I called in to work on Monday and was surprised to find Zara already at work. When I told her that I was sick and wouldn’t be able to come in, I’m pretty sure I heard the glee in her voice. I’ve never called in sick before and I’ve hated doing so. I really thought I’d be back by now but it looks as though today is going to be the same. Just the thought of standing has my stomach flipping and the nausea climbing. Each day since then she’s answered the phone and I can hear the smugness in her voice. Yesterday she told me that she’d take care of Everett, and I wanted to smack her, the way she implied it, as though her and Everett were more than what they are.
When I’m finally able to breathe and the thought of moving doesn’t make me want to vomit, I stand and walk back into my room. My bed looks so comfortable, I’d love nothing more than to climb in and sleep the day away. Instead, I reach for my cell and dial work.
It rings for a while before it’s answered and I’m relieved to hear Maggie’s voice, she works at the main desk. When calls aren’t answered in Everett’s office or other offices in the building they’re diverted to her. She’ll then contact us and we’ll deal with the matter.
“Hey, Maggie.”
“Oh hey, Saylor, you sound awful. You still down with that awful bug?”
“Yeah,” I lie. I’m not ready to tell anyone that I’m pregnant yet. “I was calling Mr Barrett’s office but it seems as though no one’s there. I won’t be able to come in today.”
“You must be real bad, I don’t think I’ve ever known you to have a day off, let alone a week. I’ll let Mr Barrett know when he comes in. I’ll also be sure to mention that it’s past nine and his other secretary hasn’t come in yet.”
I smile at the annoyance in her voice, it’s just Everett that can’t see the real side to Zara.

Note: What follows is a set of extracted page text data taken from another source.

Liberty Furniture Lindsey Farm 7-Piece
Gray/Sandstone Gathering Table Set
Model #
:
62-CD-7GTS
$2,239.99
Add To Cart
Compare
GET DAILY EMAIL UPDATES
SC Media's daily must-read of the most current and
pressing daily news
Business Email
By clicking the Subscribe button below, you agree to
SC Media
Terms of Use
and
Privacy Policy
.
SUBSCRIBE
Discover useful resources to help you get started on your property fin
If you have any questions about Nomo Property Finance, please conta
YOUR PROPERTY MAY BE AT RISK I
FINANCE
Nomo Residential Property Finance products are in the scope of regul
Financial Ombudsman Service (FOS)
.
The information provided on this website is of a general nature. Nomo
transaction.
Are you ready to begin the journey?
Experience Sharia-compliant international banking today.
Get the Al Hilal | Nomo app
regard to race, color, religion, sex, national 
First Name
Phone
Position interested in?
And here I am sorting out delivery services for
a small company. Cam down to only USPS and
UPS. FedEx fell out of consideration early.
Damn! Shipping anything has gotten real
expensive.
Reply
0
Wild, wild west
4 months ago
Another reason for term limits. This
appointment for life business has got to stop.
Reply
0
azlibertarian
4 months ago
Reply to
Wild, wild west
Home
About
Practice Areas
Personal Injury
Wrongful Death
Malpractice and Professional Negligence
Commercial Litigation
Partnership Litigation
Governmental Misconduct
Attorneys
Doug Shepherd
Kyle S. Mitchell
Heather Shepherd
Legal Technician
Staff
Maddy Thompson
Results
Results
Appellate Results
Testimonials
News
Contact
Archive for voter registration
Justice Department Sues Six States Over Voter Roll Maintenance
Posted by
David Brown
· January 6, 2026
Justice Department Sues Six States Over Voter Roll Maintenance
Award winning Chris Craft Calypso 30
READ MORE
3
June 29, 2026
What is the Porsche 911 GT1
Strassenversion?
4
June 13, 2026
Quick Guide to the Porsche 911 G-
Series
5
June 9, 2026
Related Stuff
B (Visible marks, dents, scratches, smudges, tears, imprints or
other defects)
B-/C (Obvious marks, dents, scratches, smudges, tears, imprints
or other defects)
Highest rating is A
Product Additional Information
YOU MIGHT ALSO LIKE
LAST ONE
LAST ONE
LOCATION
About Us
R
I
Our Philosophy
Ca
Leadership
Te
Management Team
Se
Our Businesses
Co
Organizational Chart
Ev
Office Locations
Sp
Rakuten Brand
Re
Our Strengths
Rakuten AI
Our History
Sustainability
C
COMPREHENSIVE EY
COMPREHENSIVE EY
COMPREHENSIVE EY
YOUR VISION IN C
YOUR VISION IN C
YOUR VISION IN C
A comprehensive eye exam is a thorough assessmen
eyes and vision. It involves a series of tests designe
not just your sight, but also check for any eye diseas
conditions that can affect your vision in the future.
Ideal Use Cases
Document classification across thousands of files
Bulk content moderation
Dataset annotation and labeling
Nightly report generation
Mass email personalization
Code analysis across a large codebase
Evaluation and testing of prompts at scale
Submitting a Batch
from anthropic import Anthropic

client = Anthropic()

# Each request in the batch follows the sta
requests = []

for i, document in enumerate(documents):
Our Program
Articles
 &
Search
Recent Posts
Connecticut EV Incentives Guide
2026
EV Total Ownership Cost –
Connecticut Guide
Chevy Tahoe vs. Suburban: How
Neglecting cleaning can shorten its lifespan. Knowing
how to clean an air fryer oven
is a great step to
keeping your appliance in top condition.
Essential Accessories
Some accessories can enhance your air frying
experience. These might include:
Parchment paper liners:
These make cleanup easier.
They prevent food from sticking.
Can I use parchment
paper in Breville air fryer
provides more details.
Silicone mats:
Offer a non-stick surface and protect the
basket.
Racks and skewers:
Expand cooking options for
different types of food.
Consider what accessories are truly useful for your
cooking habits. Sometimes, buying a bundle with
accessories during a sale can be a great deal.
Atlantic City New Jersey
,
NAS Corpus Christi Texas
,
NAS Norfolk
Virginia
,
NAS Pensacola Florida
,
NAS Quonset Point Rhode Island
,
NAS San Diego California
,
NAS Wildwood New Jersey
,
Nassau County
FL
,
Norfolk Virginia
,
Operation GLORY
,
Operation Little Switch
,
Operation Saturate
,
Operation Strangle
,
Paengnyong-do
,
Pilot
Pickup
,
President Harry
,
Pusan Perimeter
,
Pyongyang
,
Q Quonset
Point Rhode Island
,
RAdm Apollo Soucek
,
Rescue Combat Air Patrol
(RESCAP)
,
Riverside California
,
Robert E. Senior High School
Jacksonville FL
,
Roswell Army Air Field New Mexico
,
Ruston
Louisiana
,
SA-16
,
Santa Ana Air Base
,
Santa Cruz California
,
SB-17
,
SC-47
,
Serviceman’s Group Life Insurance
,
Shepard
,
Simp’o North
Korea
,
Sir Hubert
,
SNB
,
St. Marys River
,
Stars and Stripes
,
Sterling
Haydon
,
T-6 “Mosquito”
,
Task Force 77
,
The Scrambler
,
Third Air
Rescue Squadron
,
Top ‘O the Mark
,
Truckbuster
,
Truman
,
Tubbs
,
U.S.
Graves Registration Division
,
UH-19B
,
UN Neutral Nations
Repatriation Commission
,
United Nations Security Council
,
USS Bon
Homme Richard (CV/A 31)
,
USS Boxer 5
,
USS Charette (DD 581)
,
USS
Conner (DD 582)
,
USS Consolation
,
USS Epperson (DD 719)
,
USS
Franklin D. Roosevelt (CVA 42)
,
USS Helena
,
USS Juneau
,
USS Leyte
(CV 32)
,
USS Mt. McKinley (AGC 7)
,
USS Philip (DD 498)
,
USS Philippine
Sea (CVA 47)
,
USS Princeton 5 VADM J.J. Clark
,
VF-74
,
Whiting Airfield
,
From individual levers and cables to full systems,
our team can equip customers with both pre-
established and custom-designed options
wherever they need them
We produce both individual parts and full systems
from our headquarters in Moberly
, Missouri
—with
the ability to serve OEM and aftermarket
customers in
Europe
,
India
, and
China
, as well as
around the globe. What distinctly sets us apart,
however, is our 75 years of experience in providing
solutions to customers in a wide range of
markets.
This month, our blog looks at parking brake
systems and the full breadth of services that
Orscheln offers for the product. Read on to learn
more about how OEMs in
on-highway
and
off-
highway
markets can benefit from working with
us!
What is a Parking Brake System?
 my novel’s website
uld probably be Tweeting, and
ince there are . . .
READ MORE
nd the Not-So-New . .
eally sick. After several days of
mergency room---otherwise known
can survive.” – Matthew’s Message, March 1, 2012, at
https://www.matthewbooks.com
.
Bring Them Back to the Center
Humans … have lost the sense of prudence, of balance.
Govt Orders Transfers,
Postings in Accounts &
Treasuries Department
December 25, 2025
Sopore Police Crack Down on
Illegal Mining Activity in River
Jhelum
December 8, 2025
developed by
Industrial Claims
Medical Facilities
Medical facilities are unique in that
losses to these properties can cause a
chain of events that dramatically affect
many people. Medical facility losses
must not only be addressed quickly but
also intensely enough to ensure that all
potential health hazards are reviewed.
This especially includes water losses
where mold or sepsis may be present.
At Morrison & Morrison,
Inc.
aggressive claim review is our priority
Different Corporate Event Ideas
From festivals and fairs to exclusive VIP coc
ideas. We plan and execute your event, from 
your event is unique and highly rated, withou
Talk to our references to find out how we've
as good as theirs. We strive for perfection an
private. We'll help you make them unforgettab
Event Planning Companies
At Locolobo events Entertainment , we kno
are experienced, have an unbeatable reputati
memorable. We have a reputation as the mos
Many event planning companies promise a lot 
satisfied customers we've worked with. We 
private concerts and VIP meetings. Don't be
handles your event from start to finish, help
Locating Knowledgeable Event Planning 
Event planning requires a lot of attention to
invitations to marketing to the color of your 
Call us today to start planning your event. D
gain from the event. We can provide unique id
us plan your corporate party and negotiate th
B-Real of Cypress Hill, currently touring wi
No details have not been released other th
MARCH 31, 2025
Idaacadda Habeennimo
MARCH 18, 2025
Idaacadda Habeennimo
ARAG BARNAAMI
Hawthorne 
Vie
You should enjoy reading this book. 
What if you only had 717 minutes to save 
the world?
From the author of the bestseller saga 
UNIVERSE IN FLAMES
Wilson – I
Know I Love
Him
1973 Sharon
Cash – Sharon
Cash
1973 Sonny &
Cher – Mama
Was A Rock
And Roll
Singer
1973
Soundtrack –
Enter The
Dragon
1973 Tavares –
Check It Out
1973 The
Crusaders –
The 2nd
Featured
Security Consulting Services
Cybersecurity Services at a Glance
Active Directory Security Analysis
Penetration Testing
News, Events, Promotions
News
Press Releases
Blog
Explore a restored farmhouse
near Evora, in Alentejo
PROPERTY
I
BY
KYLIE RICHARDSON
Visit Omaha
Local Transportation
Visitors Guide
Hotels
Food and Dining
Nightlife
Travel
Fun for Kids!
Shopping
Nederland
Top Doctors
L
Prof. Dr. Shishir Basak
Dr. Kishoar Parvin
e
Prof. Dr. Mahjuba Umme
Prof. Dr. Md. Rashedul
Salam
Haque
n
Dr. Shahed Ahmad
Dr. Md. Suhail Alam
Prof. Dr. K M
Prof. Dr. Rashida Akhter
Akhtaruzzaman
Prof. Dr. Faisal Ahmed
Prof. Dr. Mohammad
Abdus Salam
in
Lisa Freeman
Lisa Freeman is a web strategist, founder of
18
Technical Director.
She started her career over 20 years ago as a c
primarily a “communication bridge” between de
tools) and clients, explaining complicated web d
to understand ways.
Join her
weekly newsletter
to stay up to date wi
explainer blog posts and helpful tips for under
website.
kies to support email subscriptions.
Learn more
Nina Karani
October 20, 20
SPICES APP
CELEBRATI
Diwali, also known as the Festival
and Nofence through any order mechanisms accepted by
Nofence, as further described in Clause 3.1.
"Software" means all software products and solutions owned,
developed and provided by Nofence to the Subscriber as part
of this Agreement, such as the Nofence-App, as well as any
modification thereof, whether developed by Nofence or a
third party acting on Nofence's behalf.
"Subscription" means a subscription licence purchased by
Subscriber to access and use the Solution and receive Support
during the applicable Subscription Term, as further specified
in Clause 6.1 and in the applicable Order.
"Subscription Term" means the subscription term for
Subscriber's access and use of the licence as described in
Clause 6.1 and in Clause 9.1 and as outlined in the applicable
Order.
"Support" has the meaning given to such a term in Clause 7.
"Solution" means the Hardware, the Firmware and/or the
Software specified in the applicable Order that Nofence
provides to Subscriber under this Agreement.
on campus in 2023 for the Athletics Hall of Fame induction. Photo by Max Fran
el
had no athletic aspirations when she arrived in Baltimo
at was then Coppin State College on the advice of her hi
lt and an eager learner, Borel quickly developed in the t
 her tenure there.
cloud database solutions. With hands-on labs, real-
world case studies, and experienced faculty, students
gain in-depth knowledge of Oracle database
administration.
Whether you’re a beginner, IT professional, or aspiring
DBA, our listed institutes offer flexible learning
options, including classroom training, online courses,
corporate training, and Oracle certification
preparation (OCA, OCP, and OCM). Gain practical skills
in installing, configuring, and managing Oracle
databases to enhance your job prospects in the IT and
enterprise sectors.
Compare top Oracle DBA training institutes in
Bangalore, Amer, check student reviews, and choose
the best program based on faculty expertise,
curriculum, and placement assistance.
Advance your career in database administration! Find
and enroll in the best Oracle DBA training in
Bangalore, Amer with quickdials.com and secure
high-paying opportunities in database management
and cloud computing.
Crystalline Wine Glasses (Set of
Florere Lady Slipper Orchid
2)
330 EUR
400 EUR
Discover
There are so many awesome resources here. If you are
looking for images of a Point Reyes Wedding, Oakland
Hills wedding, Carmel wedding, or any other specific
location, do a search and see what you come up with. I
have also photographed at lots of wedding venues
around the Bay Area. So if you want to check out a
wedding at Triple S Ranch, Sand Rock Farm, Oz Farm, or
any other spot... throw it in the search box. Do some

“Thanks, Maggie. I’ll speak to you soon.”
“You get well, Saylor, we all miss you here. It’s been awful.”
“You mean he’s been awful. I’ve only been gone a week.”
She huffs. “He’s been like a bear, he’s demanding things that Zara should be doing. I’d happily do them if I were paid the amount she was. She’s utterly useless and yet she’s still here. I don’t know how you put up with her, Saylor, I really don’t.”
“It’s hard, but I love my job so I do it.” Sweat starts to bead my forehead as a wave of heat hits me. “Sorry to cut this short, Maggie, but I’ve got to go.”
“Oh dear, go. Get well soon,” she says and I end the call. Throwing my cell onto the bed, I rush to the bathroom.
How on earth am I still throwing up, surely there’s nothing left at this stage?
The last few days, by the time noon comes I’ve been feeling better, a little tired but well enough that I could be at work. I just can’t bring myself to go in, there’s too much at stake.
“Hello?” Cassie’s voice calls out, “Saylor?”
“In here!” I call back, my head stuck in the toilet as I heave.